Later, investigators found two lists inside the cab of the bulldozer-tank: one was a list of the 13 properties Heemeyer had destroyed, while another list contained several names, including the town’s mayor and some local business owners.
They also found Heemeyer had no way of getting out of the sealed cockpit on his own which suggests that he wasn’t planning on making it out of his rampage alive. Nobody was hurt during his bulldozing spree except for Heemeyer himself, but the memory of the incident still haunts the city’s residents.
“It’s not that I don’t feel safe, but it’s changed the way that you look at people, at stuff,” the Gambles store owner said. “I don’t know how to put it into words, really.”
The Mass Execution Of Nazis By American Soldiers At The Dachau Concentration Camp

Wikimedia CommonsU.S. troops executed Nazi personnel at Dachau following the camp’s liberation on April 29, 1945.
The revenge story of Dachau — the first concentration camp built by the Nazis to enslave, torture, and murder Jews and other victims — is reminiscent of Quentin Tarantino’s Nazi revenge fantasy, Inglorious Bastards, only even more grisly.
Between 1933 and 1945, there were more than 67,665 registered prisoners, in addition to others who were unregistered, held at the main Dachau concentration camp and its sub camps.
When American soldiers descended on Dachau and liberated the camp on April 29, 1945, the horrors perpetrated by the Nazis were ghastly: mounds of corpse littered the camp’s grounds while the bodies of others rotted away in stacks piled up in the railway wagons nearby.
The sudden and extreme horror of Dachau triggered something in the newly-arrived Allied troops, who threw the formalities of surrender out the window. According to an account by survivor Abram Sachar, the execution was swift:
“Some of the Nazis were rounded up and summarily executed along with the guard dogs. Two of the most notorious prison guards had been stripped naked before the Americans arrived to prevent them from slipping away unnoticed. They, too, were cut down.”

Wikimedia CommonsSome of the young prisoners of Dachau, newly freed by the American troops.
The execution of the Nazi guards was a direct violation of the Geneva Convention, and so an inquiry was opened once word spread about the executions conducted by American soldiers at Dachau.
In his book Dachau: The Hour of the Avenger, medical officer Col. Howard A. Buechner recounted the “deliberate killing of 520 Prisoners of War by American soldiers,” and claimed 19 American soldiers were present or involved in the incident.
This is where accounts of the event from different sources begin to contradict one another. While Buechner had described the execution of more than 500 Nazis, General Felix L. Sparks wrote that, “the total number of German guards killed at Dachau during that day most certainly not exceed fifty, with thirty probably being a more accurate figure.”

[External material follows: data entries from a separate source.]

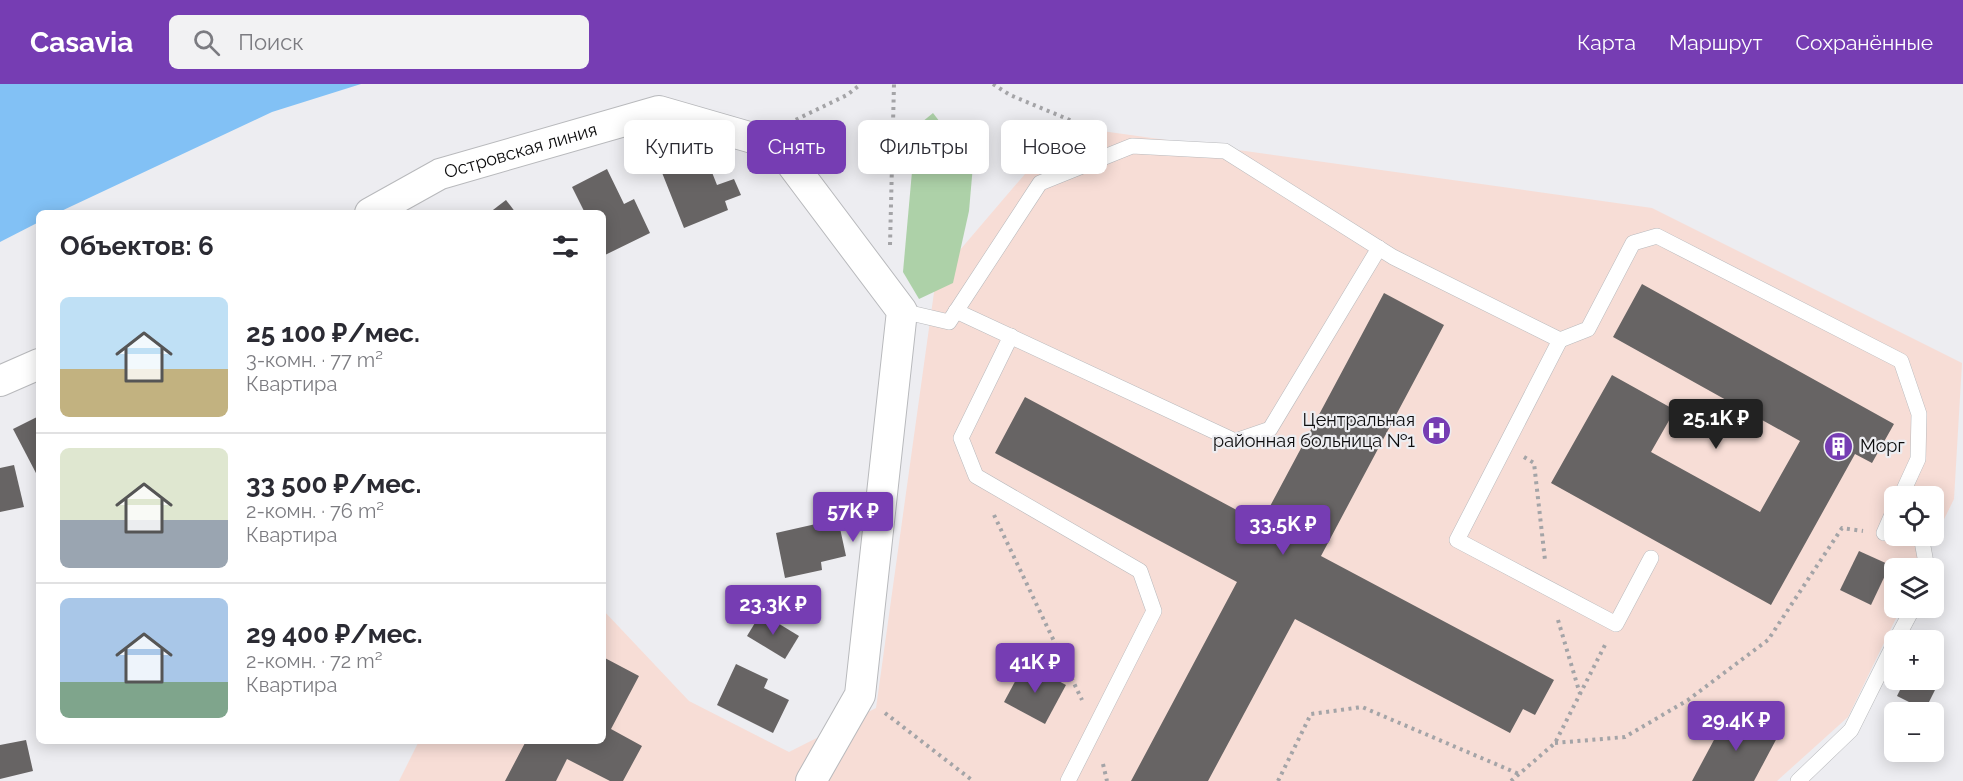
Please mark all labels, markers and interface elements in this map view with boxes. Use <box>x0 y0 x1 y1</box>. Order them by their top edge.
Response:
search box <box>169 15 589 69</box>
text: Casavia <box>30 26 133 59</box>
icon: search <box>190 26 223 59</box>
text: Поиск <box>238 29 304 55</box>
text: Карта <box>1577 30 1636 55</box>
text: Маршрут <box>1669 30 1762 55</box>
text: Сохранённые <box>1795 30 1933 55</box>
street label: Островская линия <box>442 118 599 182</box>
chip: Купить <box>624 120 735 174</box>
chip: Снять <box>747 120 846 174</box>
chip: Фильтры <box>858 120 989 174</box>
chip: Новое <box>1001 120 1107 174</box>
icon: filters <box>549 230 582 263</box>
text: Объектов: 6 <box>60 231 214 261</box>
text: 25 100 ₽/мес. <box>246 318 420 348</box>
icon: home <box>108 321 180 393</box>
text: 3-комн. · 77 m² <box>246 348 383 372</box>
text: Квартира <box>246 372 337 396</box>
pin: 25.1K ₽ <box>1661 399 1771 450</box>
text: 25.1K ₽ <box>1683 406 1749 430</box>
place label: Центральная районная больница №1 <box>1213 409 1415 451</box>
hospital icon: Центральная районная больница №1 <box>1420 414 1452 446</box>
building icon: Морг <box>1823 430 1855 462</box>
place label: Морг <box>1860 435 1905 456</box>
text: 33 500 ₽/мес. <box>246 469 421 499</box>
icon: home <box>108 472 180 544</box>
map controls <box>1884 486 1944 762</box>
button: locate <box>1884 486 1944 546</box>
pin: 57K ₽ <box>811 492 895 543</box>
text: 2-комн. · 76 m² <box>246 499 384 523</box>
text: 57K ₽ <box>827 499 879 523</box>
pin: 33.5K ₽ <box>1228 505 1338 556</box>
text: 33.5K ₽ <box>1249 512 1317 536</box>
text: Квартира <box>246 523 337 547</box>
button: layers <box>1884 558 1944 618</box>
pin: 23.3K ₽ <box>718 585 828 636</box>
text: 23.3K ₽ <box>739 592 807 616</box>
text: 29 400 ₽/мес. <box>246 619 423 649</box>
icon: home <box>108 622 180 694</box>
button: + <box>1884 630 1944 690</box>
pin: 41K ₽ <box>993 643 1077 694</box>
text: 2-комн. · 72 m² <box>246 649 382 673</box>
text: 41K ₽ <box>1010 650 1060 674</box>
text: Квартира <box>246 673 337 697</box>
pin: 29.4K ₽ <box>1681 701 1791 752</box>
button: − <box>1884 702 1944 762</box>
text: 29.4K ₽ <box>1702 708 1770 732</box>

Nevertheless, accounts of the Dachau massacre also spoke of acts of revenge against the Nazi guards by the liberated prisoners themselves.

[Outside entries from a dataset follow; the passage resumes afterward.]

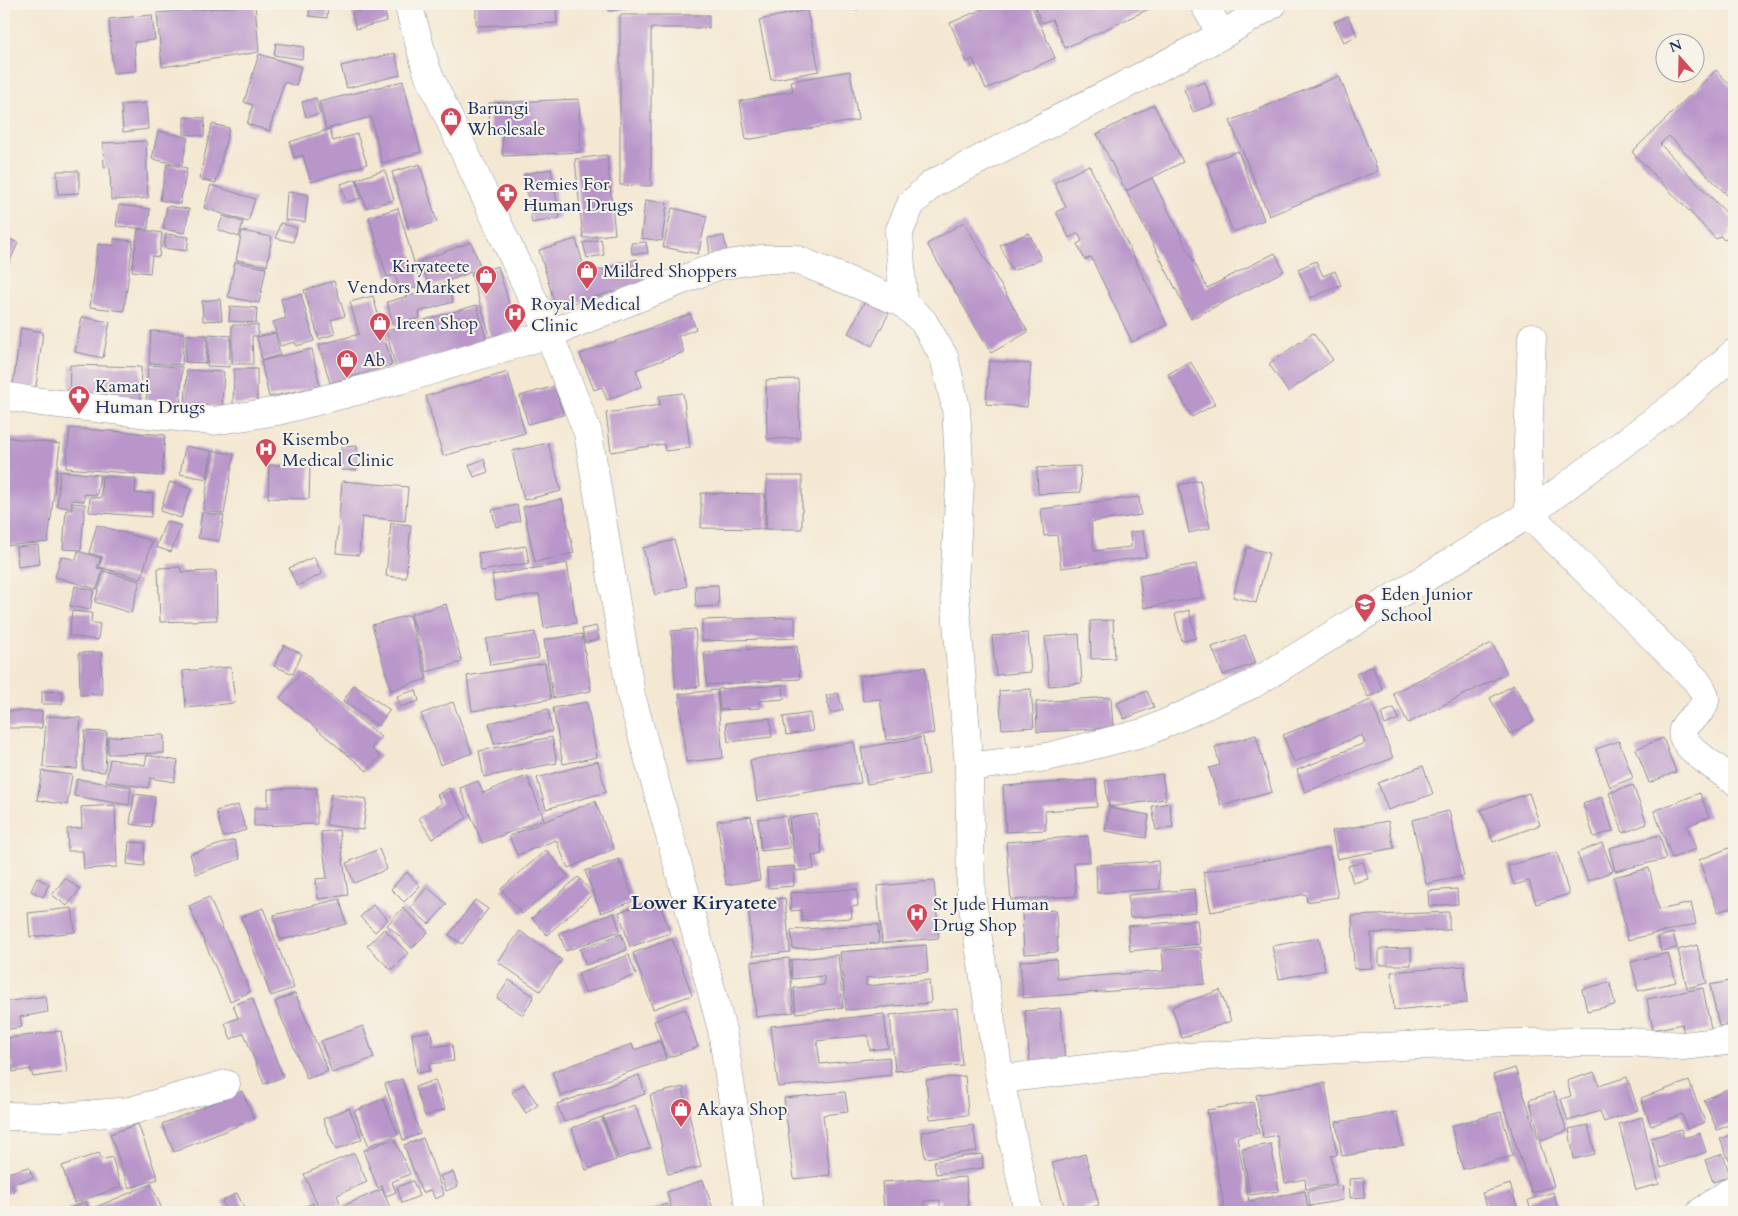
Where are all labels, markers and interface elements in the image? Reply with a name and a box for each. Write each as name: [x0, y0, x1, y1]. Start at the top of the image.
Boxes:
north arrow: [1656, 32, 1706, 82]
text: N: [1667, 35, 1685, 57]
place label: Barungi Wholesale: [466, 96, 546, 142]
shop icon: Barungi Wholesale: [439, 106, 463, 137]
place label: Remies For Human Drugs: [523, 172, 633, 218]
pharmacy icon: Remies For Human Drugs: [495, 182, 519, 213]
place label: Kiryateete Vendors Market: [347, 254, 470, 300]
shop icon: Mildred Shoppers: [575, 259, 599, 290]
place label: Mildred Shoppers: [603, 259, 737, 284]
shop icon: Kiryateete Vendors Market: [474, 264, 498, 295]
place label: Royal Medical Clinic: [531, 292, 641, 338]
hospital icon: Royal Medical Clinic: [503, 302, 527, 333]
shop icon: Ireen Shop: [368, 311, 392, 342]
place label: Ireen Shop: [396, 311, 478, 336]
shop icon: Ab: [335, 348, 359, 379]
place label: Ab: [363, 348, 385, 373]
place label: Kamati Human Drugs: [95, 374, 205, 420]
pharmacy icon: Kamati Human Drugs: [67, 384, 91, 415]
place label: Kisembo Medical Clinic: [282, 427, 394, 473]
hospital icon: Kisembo Medical Clinic: [254, 437, 278, 468]
place label: Eden Junior School: [1381, 582, 1473, 628]
school or university icon: Eden Junior School: [1353, 592, 1377, 623]
district label: Lower Kiryatete: [631, 889, 777, 916]
place label: St Jude Human Drug Shop: [933, 892, 1050, 938]
hospital icon: St Jude Human Drug Shop: [905, 902, 929, 933]
shop icon: Akaya Shop: [669, 1097, 693, 1128]
place label: Akaya Shop: [697, 1097, 788, 1122]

“I knew men in camp who had sworn by everything that was holy to them that if they ever got out that they would kill every German in sight,” said Jack Goldman, who was among the liberated prisoners at Dachau. “They had to watch their wives mutilated. They had to watch their babies tossed in the air and shot.”
One prisoner, Walenty Lenarczyk, said that at the moment of liberation, prisoners were consumed by the desire for revenge against their captors. They captured some SS men “and knocked them down and nobody could see whether they were stomped or what, but they were killed… We were, all these years, animals to them and it was our birthday.”
While the unsanctioned killing of the Nazis at Dachau went against protocol, the swift and brutal vengeance visited on the prison guard is viewed by many as the justifiable comeuppance for their atrocities.